Combien d’internautes peuvent se targuer d’avoir lu – ne serait-ce qu’une seule fois – les conditions d’utilisation d’un site avant de cliquer sur «j’accepte»? A en juger par la frénésie avec laquelle certaines informations et photos personnelles sont publiées sur les Facebook et autres MySpace, ces internautes ne sont pas nombreux. Car après lecture des dizaines de pages de «petites lettres» que peuvent contenir ces conditions (qui ne sont rien d’autre que des contrats), on réfléchit à deux fois avant de publier.
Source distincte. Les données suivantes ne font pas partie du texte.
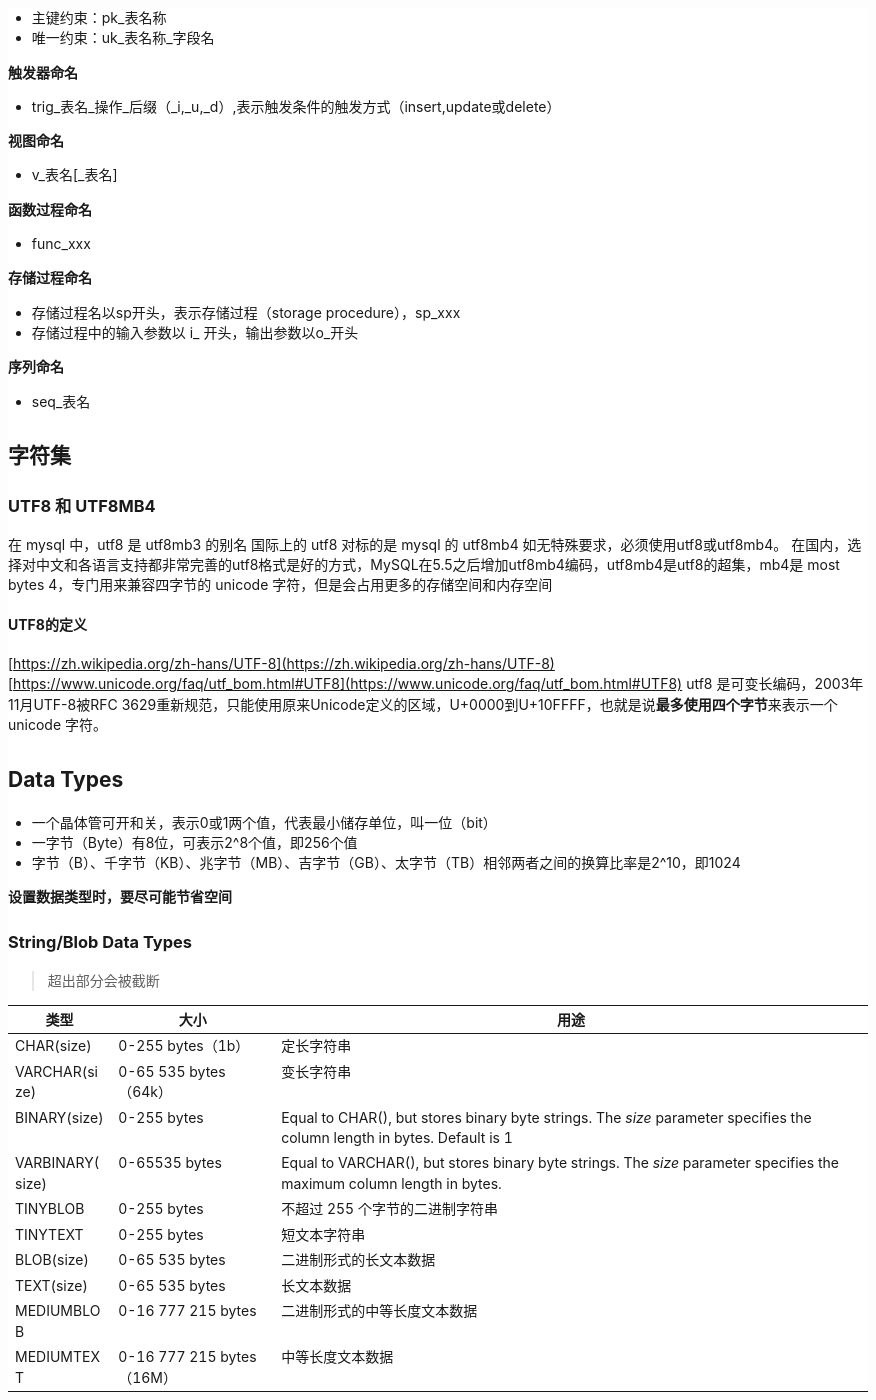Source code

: - 主键约束：pk_表名称
- 唯一约束：uk_表名称_字段名

**触发器命名**

- trig_表名_操作_后缀（_i,_u,_d）,表示触发条件的触发方式（insert,update或delete）

**视图命名**

-  v_表名[_表名]

**函数过程命名**

-  func_xxx 

**存储过程命名**

- 存储过程名以sp开头，表示存储过程（storage procedure），sp_xxx
- 存储过程中的输入参数以 i_ 开头，输出参数以o_开头

**序列命名**

- seq_表名

## 字符集
### UTF8 和 UTF8MB4
在 mysql 中，utf8 是 utf8mb3 的别名
国际上的 utf8 对标的是 mysql 的 utf8mb4
如无特殊要求，必须使用utf8或utf8mb4。
在国内，选择对中文和各语言支持都非常完善的utf8格式是好的方式，MySQL在5.5之后增加utf8mb4编码，utf8mb4是utf8的超集，mb4是 most bytes 4，专门用来兼容四字节的 unicode 字符，但是会占用更多的存储空间和内存空间

#### UTF8的定义
[https://zh.wikipedia.org/zh-hans/UTF-8](https://zh.wikipedia.org/zh-hans/UTF-8)
[https://www.unicode.org/faq/utf_bom.html#UTF8](https://www.unicode.org/faq/utf_bom.html#UTF8)
utf8 是可变长编码，2003年11月UTF-8被RFC 3629重新规范，只能使用原来Unicode定义的区域，U+0000到U+10FFFF，也就是说**最多使用四个字节**来表示一个 unicode 字符。

## Data Types

- 一个晶体管可开和关，表示0或1两个值，代表最小储存单位，叫一位（bit）
- 一字节（Byte）有8位，可表示2^8个值，即256个值
- 字节（B）、千字节（KB）、兆字节（MB）、吉字节（GB）、太字节（TB）相邻两者之间的换算比率是2^10，即1024

**设置数据类型时，要尽可能节省空间**
### String/Blob Data Types
> 超出部分会被截断

| 类型 | 大小 | 用途 |
| --- | --- | --- |
| CHAR(size) | 0-255 bytes（1b） | 定长字符串 |
| VARCHAR(size) | 0-65 535 bytes（64k） | 变长字符串 |
| BINARY(size) | 0-255 bytes | Equal to CHAR(), but stores binary byte strings. The _size_ parameter specifies the column length in bytes. Default is 1 |
| VARBINARY(size) | 0-65535 bytes | Equal to VARCHAR(), but stores binary byte strings. The _size_ parameter specifies the maximum column length in bytes. |
| TINYBLOB | 0-255 bytes | 不超过 255 个字节的二进制字符串 |
| TINYTEXT | 0-255 bytes | 短文本字符串 |
| BLOB(size) | 0-65 535 bytes | 二进制形式的长文本数据 |
| TEXT(size) | 0-65 535 bytes | 长文本数据 |
| MEDIUMBLOB | 0-16 777 215 bytes | 二进制形式的中等长度文本数据 |
| MEDIUMTEXT | 0-16 777 215 bytes（16M） | 中等长度文本数据 |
Lire toutes ces petites clauses, c’est le défi que nous nous sommes lancé avec nos partenaires de l’émission On en Parle (RSR, La Première). Et nous l’avons relevé pour huit sites très populaires en Suisse romande. Parmi ceux-ci, trois sites de réseautage (Facebook bien sûr, mais aussi MySpace et Linkedin), trois webmails (Gmail, Hotmail et Yahoo), ainsi que deux albums photos virtuels (Flickr et Picasa).
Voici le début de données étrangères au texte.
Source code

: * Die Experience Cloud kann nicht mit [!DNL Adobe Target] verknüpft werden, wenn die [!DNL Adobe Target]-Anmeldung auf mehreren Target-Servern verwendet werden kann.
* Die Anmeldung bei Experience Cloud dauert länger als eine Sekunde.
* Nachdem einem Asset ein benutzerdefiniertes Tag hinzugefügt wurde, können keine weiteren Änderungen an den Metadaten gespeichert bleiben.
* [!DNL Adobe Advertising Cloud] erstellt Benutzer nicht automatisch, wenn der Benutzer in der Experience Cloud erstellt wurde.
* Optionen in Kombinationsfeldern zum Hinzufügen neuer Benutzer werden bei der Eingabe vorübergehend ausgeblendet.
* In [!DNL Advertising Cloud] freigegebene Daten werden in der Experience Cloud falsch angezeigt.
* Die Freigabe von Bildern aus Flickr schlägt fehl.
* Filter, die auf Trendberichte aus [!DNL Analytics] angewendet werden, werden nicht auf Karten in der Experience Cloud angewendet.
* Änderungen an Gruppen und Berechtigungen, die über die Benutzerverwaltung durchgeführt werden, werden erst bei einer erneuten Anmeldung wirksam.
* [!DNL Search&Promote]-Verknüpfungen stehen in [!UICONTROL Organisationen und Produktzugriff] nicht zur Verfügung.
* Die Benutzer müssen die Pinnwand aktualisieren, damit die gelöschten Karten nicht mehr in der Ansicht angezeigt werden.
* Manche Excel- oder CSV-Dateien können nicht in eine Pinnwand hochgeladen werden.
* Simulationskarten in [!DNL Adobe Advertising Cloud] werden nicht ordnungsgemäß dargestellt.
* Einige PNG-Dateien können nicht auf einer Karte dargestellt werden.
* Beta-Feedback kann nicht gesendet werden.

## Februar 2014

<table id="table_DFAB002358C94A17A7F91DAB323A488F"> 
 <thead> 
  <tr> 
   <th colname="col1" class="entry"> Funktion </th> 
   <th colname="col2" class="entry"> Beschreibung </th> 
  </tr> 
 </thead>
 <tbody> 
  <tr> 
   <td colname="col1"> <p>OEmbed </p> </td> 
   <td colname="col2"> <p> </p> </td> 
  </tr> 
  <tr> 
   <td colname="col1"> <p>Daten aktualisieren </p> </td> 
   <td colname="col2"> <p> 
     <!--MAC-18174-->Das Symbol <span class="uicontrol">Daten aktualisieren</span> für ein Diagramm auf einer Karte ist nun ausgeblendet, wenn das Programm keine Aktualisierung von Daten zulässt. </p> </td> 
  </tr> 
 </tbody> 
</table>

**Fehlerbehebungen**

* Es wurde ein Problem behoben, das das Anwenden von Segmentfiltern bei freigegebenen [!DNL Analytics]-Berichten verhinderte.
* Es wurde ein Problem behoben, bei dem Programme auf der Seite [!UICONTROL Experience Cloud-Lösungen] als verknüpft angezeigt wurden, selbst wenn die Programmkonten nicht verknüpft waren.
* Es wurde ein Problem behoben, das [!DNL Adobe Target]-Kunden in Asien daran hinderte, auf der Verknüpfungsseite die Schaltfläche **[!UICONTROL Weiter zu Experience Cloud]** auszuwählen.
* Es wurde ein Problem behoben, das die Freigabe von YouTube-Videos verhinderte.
Vos données valent de l’or
Point commun de tous ces sites: leurs déclarations de confidentialité n’ont manifestement pas été écrites par des amateurs. En effet, chacun affiche au minimum une vingtaine de pages d’explications juridiques, plus ou moins bien vulgarisées. Nous en avons extrait les indications essentielles concernant la protection des données (voir tableau ci-dessous).
Principal constat: les données d’inscription (pays, date de naissance, etc.) et les activités sur le site (pages visitées, etc.) sont systématiquement utilisées à des fins de marketing. Les annonceurs sont prêts à payer le prix fort pour afficher des publicités les plus ciblées possible sur les centres d’intérêt de chaque utilisateur.
En outre, les sites de réseautage Facebook et Linkedin transmettent ces informations aux développeurs d’applications partenaires. Ainsi, derrière chaque petit jeu, quiz et autre sondage se cache un véritable aspirateur à données. Et ces sites n’y vont pas par quatre chemins: «Nous ne pouvons pas garantir que les auteurs d’applications respectent les accords de confidentialité.»
Autre problème: la durée de conservation des données est rarement précisée, ce qui est clairement insuffisant aux yeux de Kosmas Tsiraktsopoulos, chef d’information du Préposé fédéral à la protection des données. Comme les sites ne sont pas établis en Suisse, il n’est malheureusement pas possible d’agir là contre.
Propriété cédée, attention!
Autre point crucial soulevé par notre enquête, les sites garantissent généralement que «ce que vous publiez vous appartient». Cette mention serait rassurante, si elle n’était pas systématiquement suivie d’un paragraphe dans lequel l’utilisateur autorise le site à disposer comme il veut des textes, photos et autres vidéos publiés.
Si Facebook, MySpace et Flickr affirment renoncer à l’exploitation des contenus retirés par l’utilisateur, Linkedin et Picasa conservent ce droit de façon illimitée.
Conseils d’utilisation
Pour profiter des sites interactifs sans risquer d’en pâtir par la suite, voici quelques précieux conseils recueillis auprès de Michel Jaccard, avocat spécialisé dans le droit de l’internet et chargé de cours à l’Univer-sité de Fribourg, ainsi que de Kosmas Tsiraktsopoulos, cité plus haut:
- Limitez l’accès à vos données à votre cercle de connaissances, ce qui réduira considérablement les risques de copies indésirables par des tiers ou des moteurs de recherche.
- Il est difficile, voire impossible, de faire disparaître complètement les informations inscrites. La seule suppression du compte ne suffit pas. Par ailleurs, il est souvent illusoire de vouloir régler le problème par voie juridique, les sites étant basés à l’étranger (même avec un jugement favorable, son application est concrètement difficile à imposer). Pour que les données soient éliminées, le plus simple – et souvent le plus efficace – est d’en faire la demande expresse à l’adresse indiquée dans les conditions d’utilisation.
- Il faut toujours réfléchir avant de poster du contenu – et non après! – car une fois les données publiées, il est trop tard pour faire marche arrière. En effet, d’ici à ce que les données gênantes soient supprimées, les moteurs de recherche comme Google auront déjà tout enregistré dans leurs archives. Sans oublier que n’importe quel utilisateur ou «ami» virtuel a la possibilité d’enregistrer une copie des photos et textes publiés, rendant leur contrôle totalement impossible.
- Règle d’or: avant de publier, demandez-vous quelle tête vous feriez si un employeur vous ressortait ces contenus lors d’un entretien d’embauche!